Data extracted from a collection
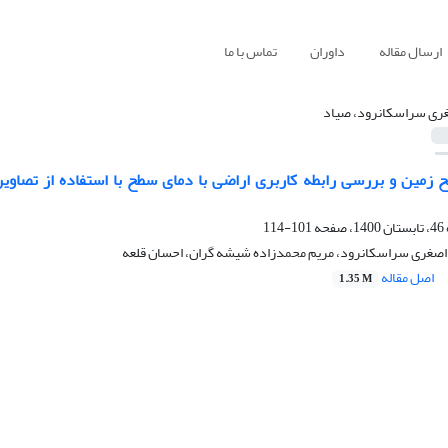
ارسال مقاله
داوران
تماس با ما
ری سراسکانرود، صیاد
101-114
د اصغری سراسکانرود، مریم محمدزاده شیشه گران، احسان قلعه
اصل مقاله
1.35 M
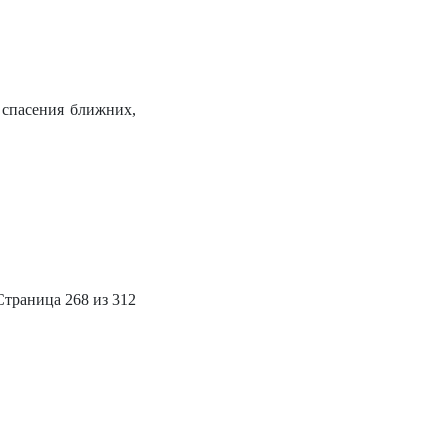
 спасения ближних,
Страница 268 из 312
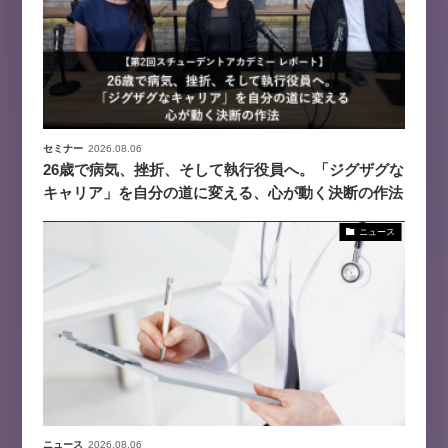
セミナー
2026.08.06
26歳で病気、挫折、そして執行役員へ。「ジグザグな
キャリア」を自分の道に変える、心が動く決断の作法
ニュース
ニュース
2026.08.06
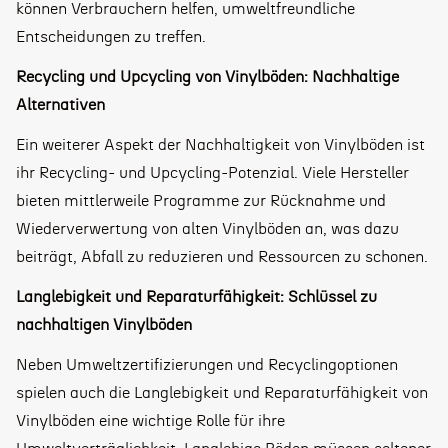
können Verbrauchern helfen, umweltfreundliche
Entscheidungen zu treffen.
Recycling und Upcycling von Vinylböden: Nachhaltige
Alternativen
Ein weiterer Aspekt der Nachhaltigkeit von Vinylböden ist
ihr Recycling- und Upcycling-Potenzial. Viele Hersteller
bieten mittlerweile Programme zur Rücknahme und
Wiederverwertung von alten Vinylböden an, was dazu
beiträgt, Abfall zu reduzieren und Ressourcen zu schonen.
Langlebigkeit und Reparaturfähigkeit: Schlüssel zu
nachhaltigen Vinylböden
Neben Umweltzertifizierungen und Recyclingoptionen
spielen auch die Langlebigkeit und Reparaturfähigkeit von
Vinylböden eine wichtige Rolle für ihre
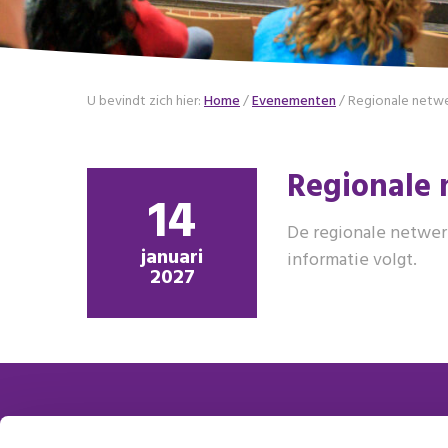
U bevindt zich hier:
Home
/
Evenementen
/
Regionale netw
Regionale
14
De regionale netwer
januari
informatie volgt.
2027
Contactgegevens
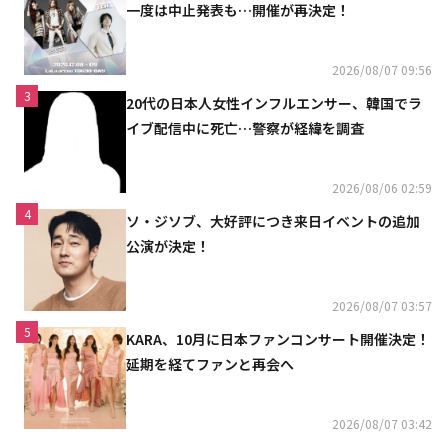
一度は中止発表も…開催が再決定！
2026/08/07 09:56
3
20代の日本人女性インフルエンサー、韓国でラ
イブ配信中に死亡…警察が経緯を調査
2026/08/06 02:59
4
ソ・ジソブ、大好評につき来日イベントの追加
公演が決定！
2026/08/07 03:57
5
KARA、10月に日本ファンコンサート開催決定！
延期を経てファンと再会へ
2026/08/07 03:42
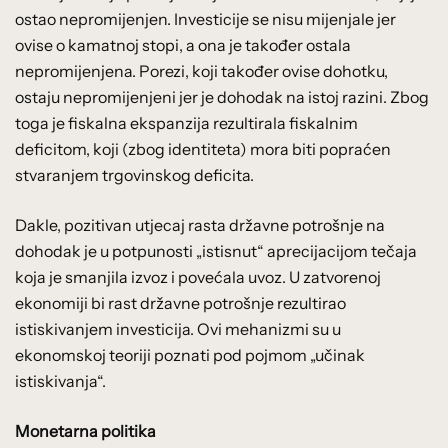
ostao nepromijenjen. Investicije se nisu mijenjale jer
ovise o kamatnoj stopi, a ona je također ostala
nepromijenjena. Porezi, koji također ovise dohotku,
ostaju nepromijenjeni jer je dohodak na istoj razini. Zbog
toga je fiskalna ekspanzija rezultirala fiskalnim
deficitom, koji (zbog identiteta) mora biti popraćen
stvaranjem trgovinskog deficita.
Dakle, pozitivan utjecaj rasta državne potrošnje na
dohodak je u potpunosti „istisnut“ aprecijacijom tečaja
koja je smanjila izvoz i povećala uvoz. U zatvorenoj
ekonomiji bi rast državne potrošnje rezultirao
istiskivanjem investicija. Ovi mehanizmi su u
ekonomskoj teoriji poznati pod pojmom „učinak
istiskivanja“.
Monetarna politika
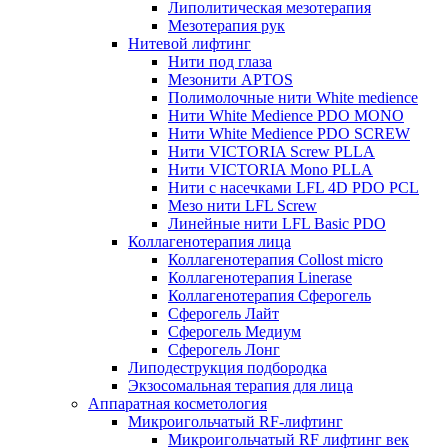
Липолитическая мезотерапия
Мезотерапия рук
Нитевой лифтинг
Нити под глаза
Мезонити APTOS
Полимолочные нити White medience
Нити White Medience PDO MONO
Нити White Medience PDO SCREW
Нити VICTORIA Screw PLLA
Нити VICTORIA Mono PLLA
Нити с насечками LFL 4D PDO PCL
Мезо нити LFL Screw
Линейные нити LFL Basic PDO
Коллагенотерапия лица
Коллагенотерапия Collost micro
Коллагенотерапия Linerase
Коллагенотерапия Сферогель
Сферогель Лайт
Сферогель Медиум
Сферогель Лонг
Липодеструкция подбородка
Экзосомальная терапия для лица
Аппаратная косметология
Микроигольчатый RF-лифтинг
Микроигольчатый RF лифтинг век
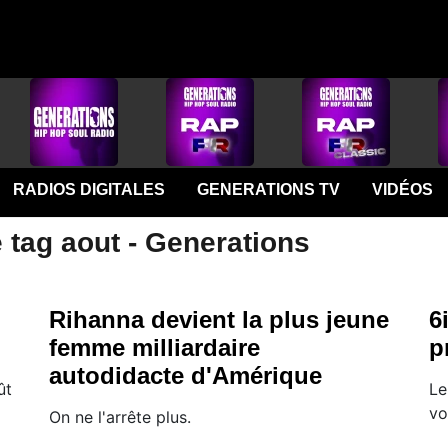
RADIOS DIGITALES
GENERATIONS TV
VIDÉOS
 tag aout - Generations
Rihanna devient la plus jeune
6
femme milliardaire
p
autodidacte d'Amérique
ût
Le
vo
On ne l'arrête plus.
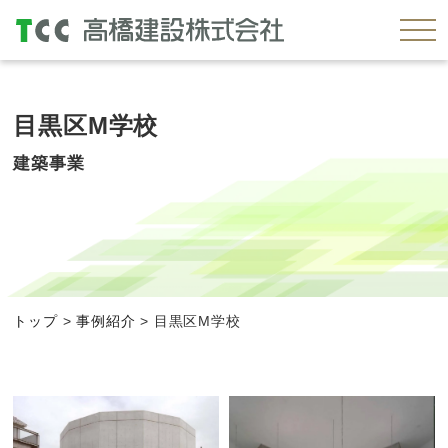
目黒区M学校
建築事業
トップ
>
事例紹介
>
目黒区M学校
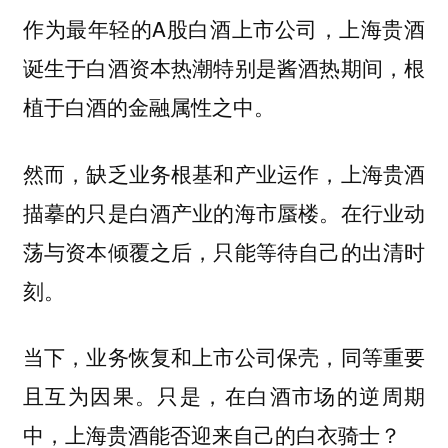
作为最年轻的A股白酒上市公司，上海贵酒
诞生于白酒资本热潮特别是酱酒热期间，根
植于白酒的金融属性之中。
然而，缺乏业务根基和产业运作，上海贵酒
描摹的只是白酒产业的海市蜃楼。在行业动
荡与资本倾覆之后，只能等待自己的出清时
刻。
当下，业务恢复和上市公司保壳，同等重要
且互为因果。只是，
在白酒市场的逆周期
中，上海贵酒能否迎来自己的白衣骑士？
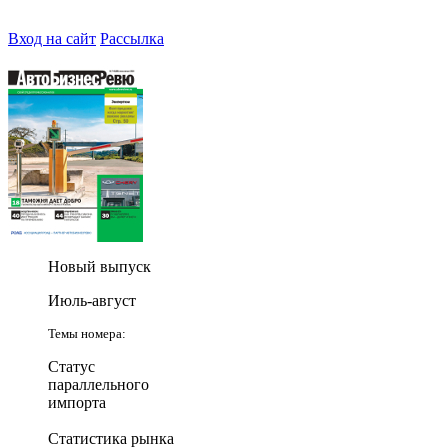
Вход на сайт
Рассылка
Новый выпуск
Июль-август
Темы номера:
Статус
параллельного
импорта
Статистика рынка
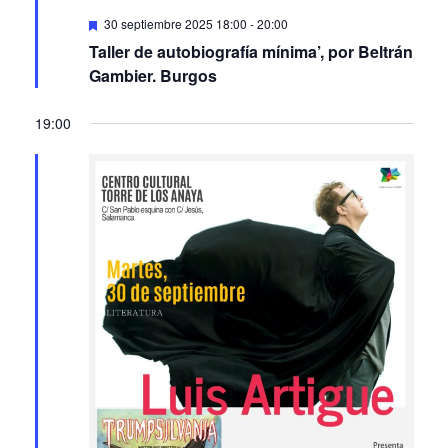
Featured
30 septiembre 2025 18:00
-
20:00
Taller de autobiografía mínima’, por Beltrán
Gambier. Burgos
19:00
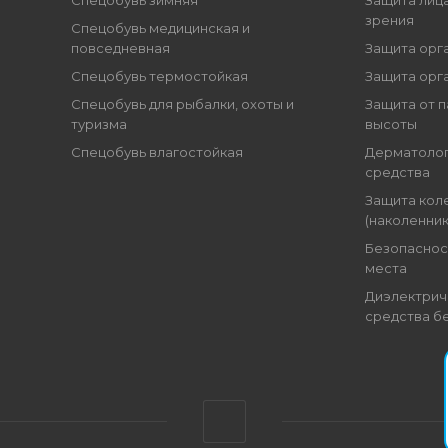
Спецобувь зимняя
Защита лица
зрения
Спецобувь медицинская и
повседневная
Защита орг
Спецобувь термостойкая
Защита орг
Спецобувь для рыбалки, охоты и
Защита от п
туризма
высоты
Спецобувь влагостойкая
Дерматоло
средства
Защита кол
(наколенник
Безопаснос
места
Диэлектрич
средства б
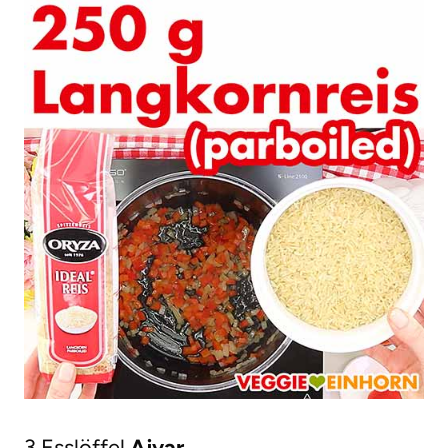
3 Esslöffel
Ajvar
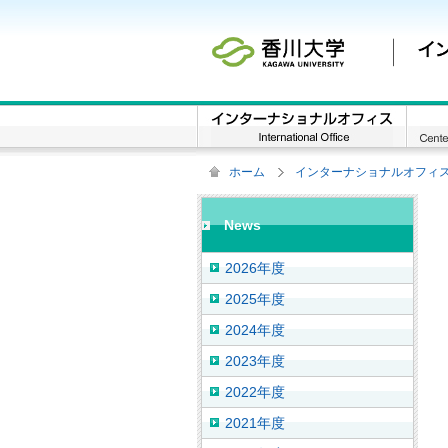
ホーム
インターナショナルオフィス / Inte
News
2026年度
2025年度
2024年度
2023年度
2022年度
2021年度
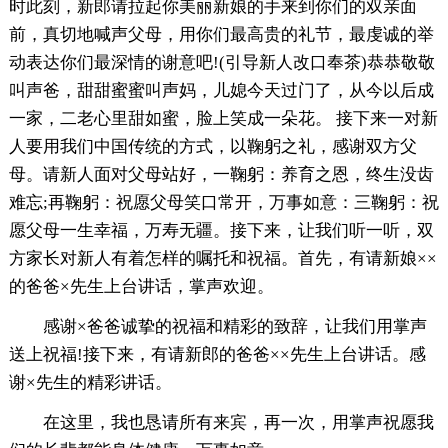
时此刻，新郎请拉起你美丽新娘的手来到你们的双亲面
前，真切地喊声父母，用你们最高贵的礼节，最虔诚的举
动表达你们最深情的谢意吧!(引导新人改口奉茶)恭恭敬敬
叫声爸，甜甜蜜蜜叫声妈，儿媳今天过门了，从今以后成
一家，二老心里甜如蜜，脸上笑成一朵花。 接下来一对新
人要用我们中国传统的方式，以鞠躬之礼，感谢双方父
母。请新人面对父母站好，一鞠躬：养育之恩，终生没齿
难忘;再鞠躬：祝愿父母笑口常开，万事如意：三鞠躬：祝
愿父母一生幸福，万寿无疆。接下来，让我们听一听，双
方家长对新人有着怎样的嘱托和祝福。首先，有请新娘××
的爸爸×先生上台讲话，掌声欢迎。
感谢×爸爸诚挚的祝福和精彩的致辞，让我们用掌声
送上祝福!接下来，有请新郎的爸爸××先生上台讲话。感
谢×先生的精彩讲话。
在这里，我也恳请所有来宾，再一次，用掌声祝愿我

TASK GOAL: Return every entry above exactly as written, with no pictures included.

SOLVED PROBLEM:
ارسال مقاله
داوران
تماس با ما
ری سراسکانرود، صیاد
101-114
د اصغری سراسکانرود، مریم محمدزاده شیشه گران، احسان قلعه
اصل مقاله
1.35 M
 спасения ближних,
Страница 268 из 312
セミナー
2026.08.06
26歳で病気、挫折、そして執行役員へ。「ジグザグな
キャリア」を自分の道に変える、心が動く決断の作法
ニュース
ニュース
2026.08.06
können Verbrauchern helfen, umweltfreundliche
Entscheidungen zu treffen.
Recycling und Upcycling von Vinylböden: Nachhaltige
Alternativen
Ein weiterer Aspekt der Nachhaltigkeit von Vinylböden ist
ihr Recycling- und Upcycling-Potenzial. Viele Hersteller
bieten mittlerweile Programme zur Rücknahme und
Wiederverwertung von alten Vinylböden an, was dazu
beiträgt, Abfall zu reduzieren und Ressourcen zu schonen.
Langlebigkeit und Reparaturfähigkeit: Schlüssel zu
nachhaltigen Vinylböden
Neben Umweltzertifizierungen und Recyclingoptionen
spielen auch die Langlebigkeit und Reparaturfähigkeit von
Vinylböden eine wichtige Rolle für ihre
U bevindt zich hier:
Home
/
Evenementen
/
Regionale netw
Regionale
14
De regionale netwer
januari
informatie volgt.
2027
Contactgegevens
一度は中止発表も…開催が再決定！
2026/08/07 09:56
3
20代の日本人女性インフルエンサー、韓国でラ
イブ配信中に死亡…警察が経緯を調査
2026/08/06 02:59
4
ソ・ジソブ、大好評につき来日イベントの追加
公演が決定！
2026/08/07 03:57
5
KARA、10月に日本ファンコンサート開催決定！
延期を経てファンと再会へ
2026/08/07 03:42
ostao nepromijenjen. Investicije se nisu mijenjale jer
ovise o kamatnoj stopi, a ona je također ostala
nepromijenjena. Porezi, koji također ovise dohotku,
ostaju nepromijenjeni jer je dohodak na istoj razini. Zbog
toga je fiskalna ekspanzija rezultirala fiskalnim
deficitom, koji (zbog identiteta) mora biti popraćen
stvaranjem trgovinskog deficita.
Dakle, pozitivan utjecaj rasta državne potrošnje na
dohodak je u potpunosti „istisnut“ aprecijacijom tečaja
koja je smanjila izvoz i povećala uvoz. U zatvorenoj
ekonomiji bi rast državne potrošnje rezultirao
istiskivanjem investicija. Ovi mehanizmi su u
ekonomskoj teoriji poznati pod pojmom „učinak
istiskivanja“.
Monetarna politika
Липолитическая мезотерапия
Мезотерапия рук
Нитевой лифтинг
Нити под глаза
Мезонити APTOS
Полимолочные нити White medience
Нити White Medience PDO MONO
Нити White Medience PDO SCREW
Нити VICTORIA Screw PLLA
Нити VICTORIA Mono PLLA
Нити с насечками LFL 4D PDO PCL
Мезо нити LFL Screw
Линейные нити LFL Basic PDO
Коллагенотерапия лица
Коллагенотерапия Collost micro
Коллагенотерапия Linerase
Коллагенотерапия Сферогель
Сферогель Лайт
Сферогель Медиум
Сферогель Лонг
Липодеструкция подбородка
Экзосомальная терапия для лица
Аппаратная косметология
Микроигольчатый RF-лифтинг
Микроигольчатый RF лифтинг век
RADIOS DIGITALES
GENERATIONS TV
VIDÉOS
 tag aout - Generations
Rihanna devient la plus jeune
6
femme milliardaire
p
autodidacte d'Amérique
ût
Le
vo
On ne l'arrête plus.
目黒区M学校
建築事業
トップ
>
事例紹介
>
目黒区M学校
作为最年轻的A股白酒上市公司，上海贵酒
诞生于白酒资本热潮特别是酱酒热期间，根
植于白酒的金融属性之中。
然而，缺乏业务根基和产业运作，上海贵酒
描摹的只是白酒产业的海市蜃楼。在行业动
荡与资本倾覆之后，只能等待自己的出清时
刻。
当下，业务恢复和上市公司保壳，同等重要
且互为因果。只是，
在白酒市场的逆周期
中，上海贵酒能否迎来自己的白衣骑士？
Вход на сайт
Рассылка
Новый выпуск
Июль-август
Темы номера:
Статус
параллельного
импорта
Статистика рынка
Featured
30 septiembre 2025 18:00
-
20:00
Taller de autobiografía mínima’, por Beltrán
Gambier. Burgos
19:00
Спецобувь зимняя
Защита лица
зрения
Спецобувь медицинская и
повседневная
Защита орг
Спецобувь термостойкая
Защита орг
Спецобувь для рыбалки, охоты и
Защита от п
туризма
высоты
Спецобувь влагостойкая
Дерматоло
средства
Защита кол
(наколенник
Безопаснос
места
Диэлектрич
средства б
3 Esslöffel
Ajvar
ホーム
インターナショナルオフィス / Inte
News
2026年度
2025年度
2024年度
2023年度
2022年度
2021年度
时此刻，新郎请拉起你美丽新娘的手来到你们的双亲面
前，真切地喊声父母，用你们最高贵的礼节，最虔诚的举
动表达你们最深情的谢意吧!(引导新人改口奉茶)恭恭敬敬
叫声爸，甜甜蜜蜜叫声妈，儿媳今天过门了，从今以后成
一家，二老心里甜如蜜，脸上笑成一朵花。 接下来一对新
人要用我们中国传统的方式，以鞠躬之礼，感谢双方父
母。请新人面对父母站好，一鞠躬：养育之恩，终生没齿
难忘;再鞠躬：祝愿父母笑口常开，万事如意：三鞠躬：祝
愿父母一生幸福，万寿无疆。接下来，让我们听一听，双
方家长对新人有着怎样的嘱托和祝福。首先，有请新娘××
的爸爸×先生上台讲话，掌声欢迎。
感谢×爸爸诚挚的祝福和精彩的致辞，让我们用掌声
送上祝福!接下来，有请新郎的爸爸××先生上台讲话。感
谢×先生的精彩讲话。
在这里，我也恳请所有来宾，再一次，用掌声祝愿我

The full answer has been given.